//DerbyCon 2011 Wrap-Up

Since DerbyCon is brand new this year, and in case you weren’t aware of what it is, I thought I’d drop some of my notes on the conference and presentations overall.  First, it is at a decent time during the year given the spacing between the various cons.  It also runs over a weekend, so even those who don’t get “approval” to go to this can simply take a day off and hit the conference from Friday through Sunday.  Louisville as a location is also great for those of us heading in from Chicago or the Midwest as driving or a cheap SWA flight makes it fairly easy to get to.  There are also plenty of hotels around the area of the conference (held at the Hyatt) in case you have points at one of the competing chains you’d like to use for a free room.  It is also right down the street from 4^th Street Live and pretty well located in terms of finding food and drinks after the talks.

All right, enough about where and when it is.  Let’s get on to the talks and conference itself.  The conference features some training tracks (evenings) as well as presentations throughout the day.  The nice thing is at the end of the first day the conference starts to split into tracks and continues this way until the conference ends.  While I like that format I didn’t see a theme to the tracks like you do at Defcon, which unfortunately means I’m torn between two different talks at the same time as the content is interesting and along the same path.  The talks I did attend were very good for the most part and I took at least one new thing away from each session (a new tool, technique, thought, etc.).

In addition to the talks there were quite a few training courses.  They range from physical security and social engineering topics to Metasploit and Windows exploit development.  While these did run in the evening they also overlapped with the end of the day presentations, which would make it difficult to do both unless you go into the con knowing you’re missing talks you may like to see.  Beyond training there was a movie theatre setup playing movies all hackers love, a lock pick and hardware village, and the usual CTF competition.  There were also vendors, but the space was somewhat limited so there weren’t too many…I did enjoy the book vendors as you generally don’t get to “see” the books covering security topics in a book store anymore.

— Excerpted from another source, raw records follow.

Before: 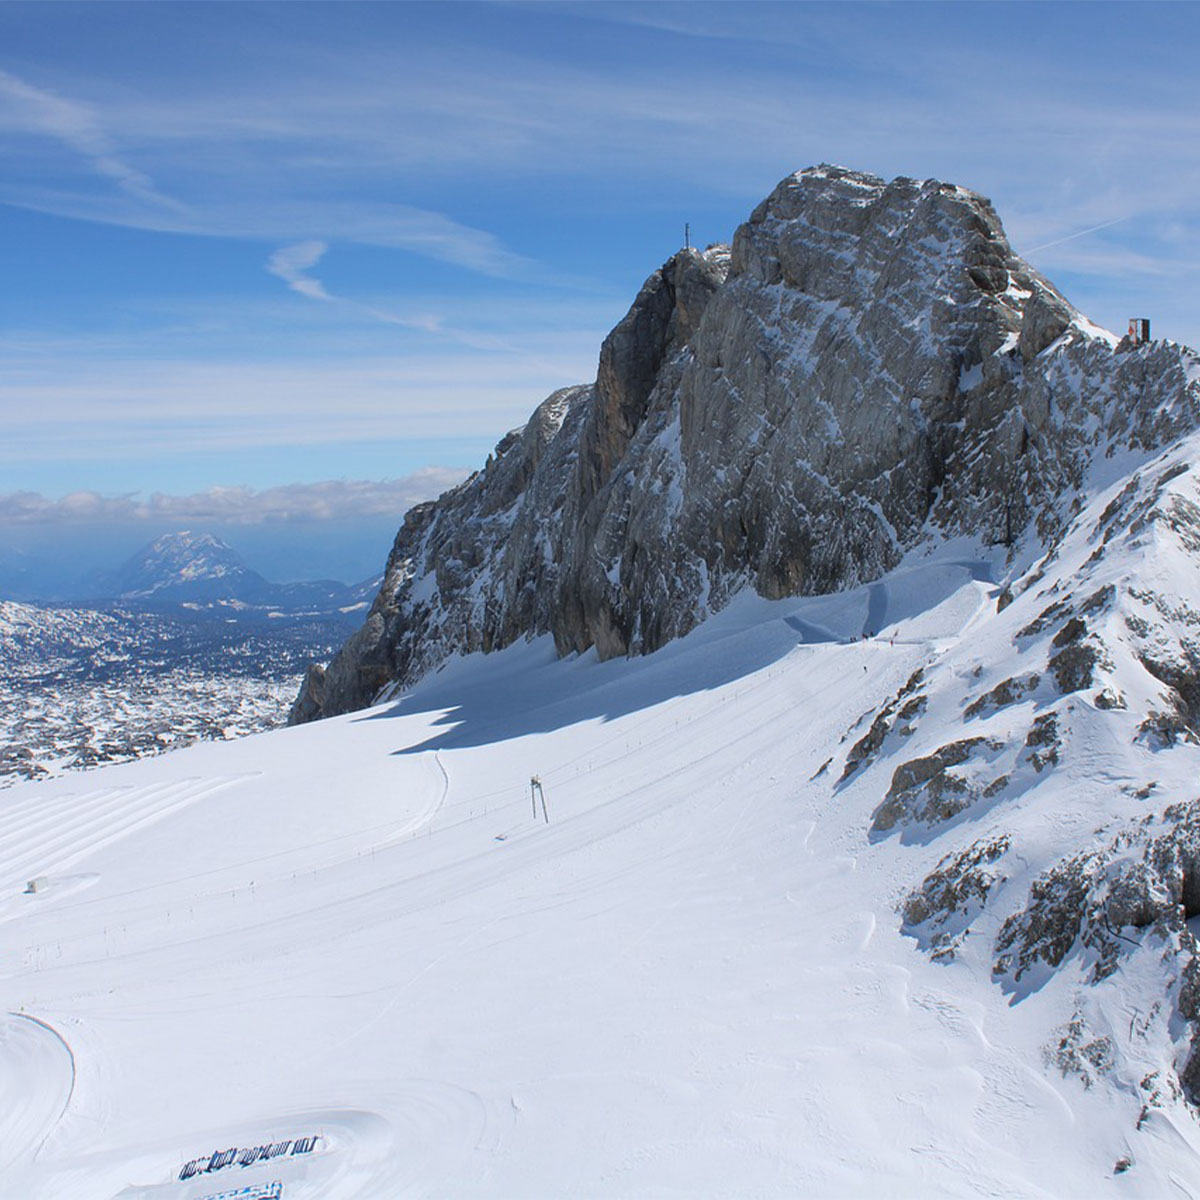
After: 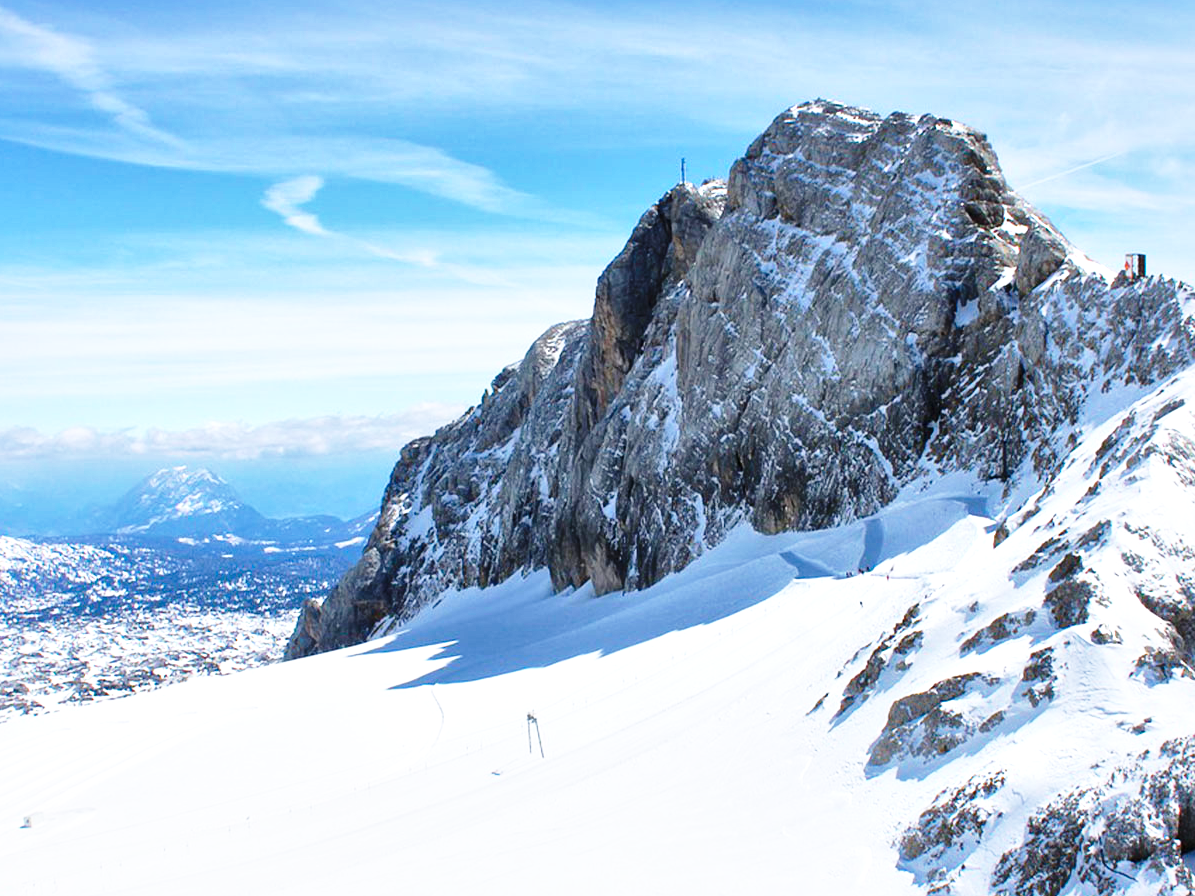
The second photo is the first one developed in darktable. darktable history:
crop: left 0.387%, top 5.469%, bottom 19.809%
local contrast: mode bilateral grid, contrast 20, coarseness 50, detail 148%, midtone range 0.2
base curve: curves: ch0 [(0, 0) (0.026, 0.03) (0.109, 0.232) (0.351, 0.748) (0.669, 0.968) (1, 1)], preserve colors none
color balance: output saturation 120%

All in all you’d never guess this was a 1^st year conference given the content, speakers, AV, and attendance.  I didn’t see any issues (short of the lack of space in some rooms).  Things that would be an improvement for next year according to me would be:

1. Have some “theme” to the tracks…such as exploit development, social engineering/hardware hacks, new projects/tools…just some thoughts.
2. Training should start a day early and continue in the evenings after the presentation are over, or two days prior and not overlap the presentations.
3. Location is good, but the rooms are a bit tight for some of the talks.  I’ve always guessed that if you spaced the chairs out slightly (or left more standing room at the back) that more people would fit.  Those chairs are closer together than airline seats and people sit every other chair for the most part.
4. Vendors?  I’m assuming that comes along with time as the conference is just starting.  It would be nice to see more vendors to help offset the costs (or possibly pay for a larger space like the conference center down the street).
5. Stop giving out bags.  No one wants them and they end up being thrown away.  All I need is a conference schedule and a badge to get in.  Speaking of, posting the talks, rooms, and times in a central spot would be nice as well.  It was done on Saturday by each individual room but I didn’t see the sheets up near the rooms on Sunday.

Despite all of these improvement ideas I’m definitely going back next year.